Hastings is an area in Central Kolkata between the Maidan and the Hooghly River. The area named after Warren Hastings, who was the first Governor-General of Bengal then the whole of India from 1772 to 1785.

The Hastings area was initially a Muslim burial ground, then became ‘Coolie Bazar’ for workmen who built Fort William and finally turned into a township for the Ordnance and Commissariat department people.

This was originally the military area of the city and several landmarks remain including Fort William, the Lascar War Memorial and the Ordnance Club, as well as the Race Course. In 1855, a Church Hastings Chapel, Kolkata was built there for the officers of the East India Company.

In 1888, one of the 25 newly organized police section houses was located in Hastings.

This is also where one of the city’s major thoroughfares feeds onto Vidyasagar Setu, the impressive suspension bridge crossing the Hooghly River which was completed in 1992.

Geography

Police district
Hastings police station is part of the South division of Kolkata Police.
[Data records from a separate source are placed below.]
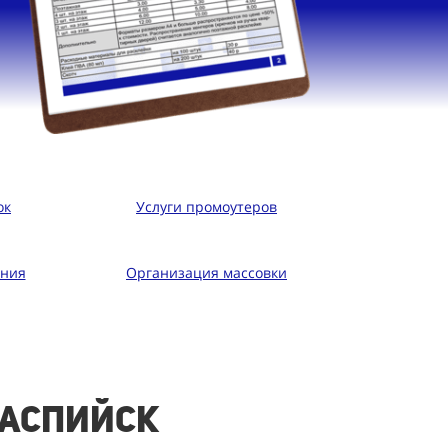
ок
Услуги промоутеров
ания
Организация массовки
Каспийск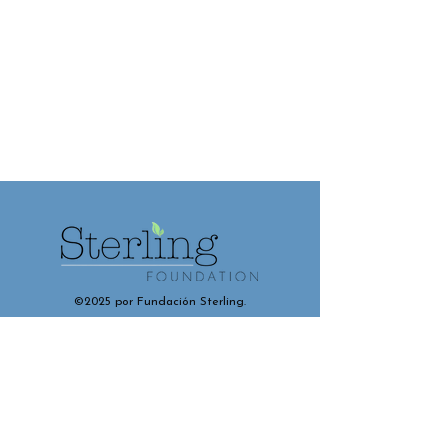
©2025 por Fundación Sterling.
Contáctenos y conéctese con
nosotros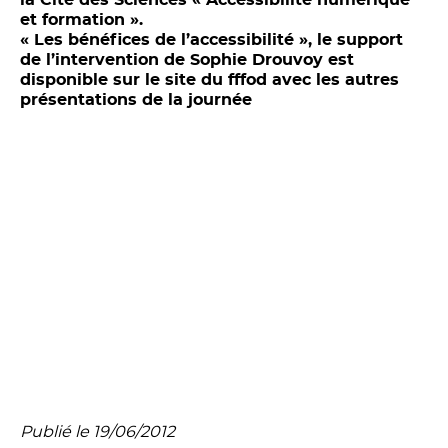
et formation ».
« Les bénéfices de l’accessibilité », le support
de l’intervention de Sophie Drouvoy est
disponible sur le site du fffod avec les autres
présentations de la journée
Publié le 19/06/2012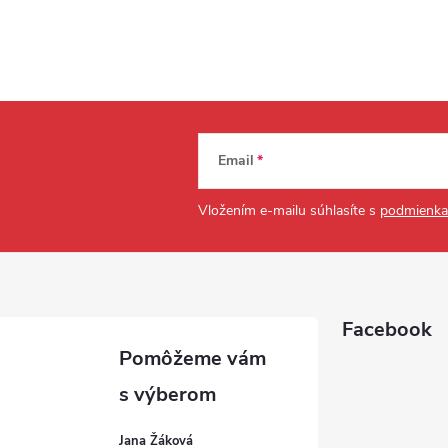
Email
Vložením e-mailu súhlasíte s
podmienka
Facebook
Jana Žáková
It is located at 5, Middle Road, Kolkata-700022.

Tollygunge Womens police station has jurisdiction over all the police districts in the South Division, i.e. Park Street, Shakespeare Sarani, Alipore, Hastings, Maidan, Bhowanipore, Kalighat, Tollygunge, Charu Market, New Alipur and Chetla.

Transport

Road

Train
Prinsep Ghat railway station and Eden Gardens railway station on Kolkata Circular Railway line are the nearest railway stations.